A good point. Most modern browsers will have Javascript enabled, so it's generally not such a problem, though. A significant percentage of sites won't work at all without Javascript enabled. Many shopping carts use Javascript, most forms use Javascript for validation, and many sites use Javascript to pop up windows at an appropriate size - I normally consider this beneficial - apart from the pop-ups from free hosting and warez sites. That said, I'm not suggesting that you can avoid server-side validation - rather that it is much faster to at least try to handle things like this. Given that many visitors are liable to be on a dial-up connection, they don't really want to have to wait nearly a minute to get a response that they entered an invalid character. Even on a T1 the delays from going server-side for things like this can be annoying because it's unnecessary. Both Python and Javascript (1.2) have regular expressions, so you can work out the right validation expression and use it both client and server-side anyway. David ----- Original Message ----- From: "Stephane Bortzmeyer" <bortzmeyer@pasteur.fr> To: "David Burton" <eloquence@eloquent-designs.f2s.com> Cc: <zope@zope.org> Sent: Tuesday, March 13, 2001 8:20 AM Subject: Re: [Zope] How to check if a string contains some characters??

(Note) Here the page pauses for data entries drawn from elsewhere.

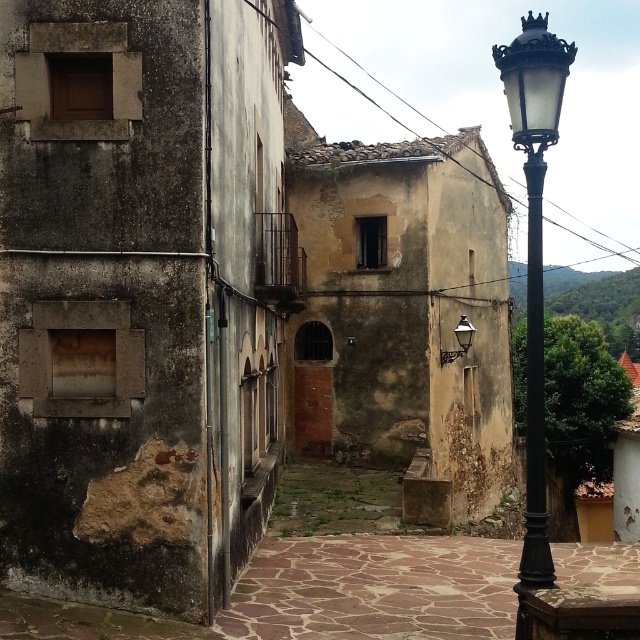
You are a delivery person in a historic European town. You need to determine if your 1.2 meter wide package can fit between the black metal street light at upper right and the matte black lamp at upper right. Can it fit?

The black metal street light at upper right is wider than the matte black lamp at upper right. However, since the exact width difference isn not specified, it is impossible to determine if the 1.2 meter wide package can fit between them.

You are a tourist standing in the middle of the alleyway and want to take a photo of both the black metal street light at upper right and the matte black lamp at upper right. Which one is closer to you?

The black metal street light at upper right is closer to the viewer than the matte black lamp at upper right, so it is closer to you.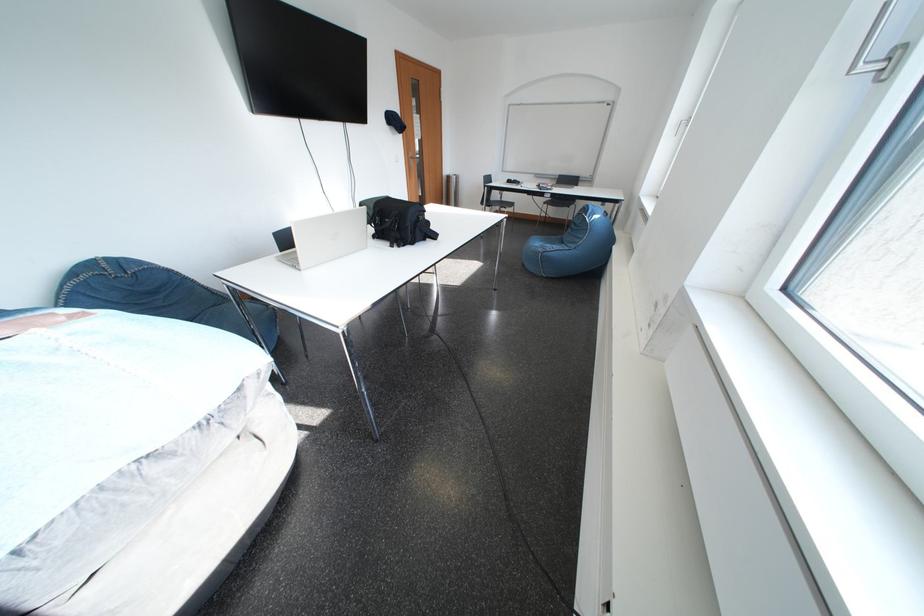
You are a GUI agent. You are given a task and a screenshot of the screen. Output one action in this format:
    pyautogui.click(x=<x>, y=<y>)
    Task: Click on the blue sofa sitting surface
    
    Given the screenshot: What is the action you would take?
    pyautogui.click(x=546, y=240)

On Monday 12 March 2001, at 17 h 31, the keyboard of "David Burton" <eloquence@eloquent-designs.f2s.com> wrote:
A better idea would normally to try to handle invalid values before it reaches ZOPE. Something like this is usually best handled by Javascript verification.
Bad idea: what if the browser does not have JavaScript or decided to switch it off (because he dislikes pages which resizes the browser or popup when you leave)?
JavaScript is a convenience for users: you are informed that something is wrong before you hit Submit. But the server MUST test anyway. (Think of security issues if all the checking is client-side.)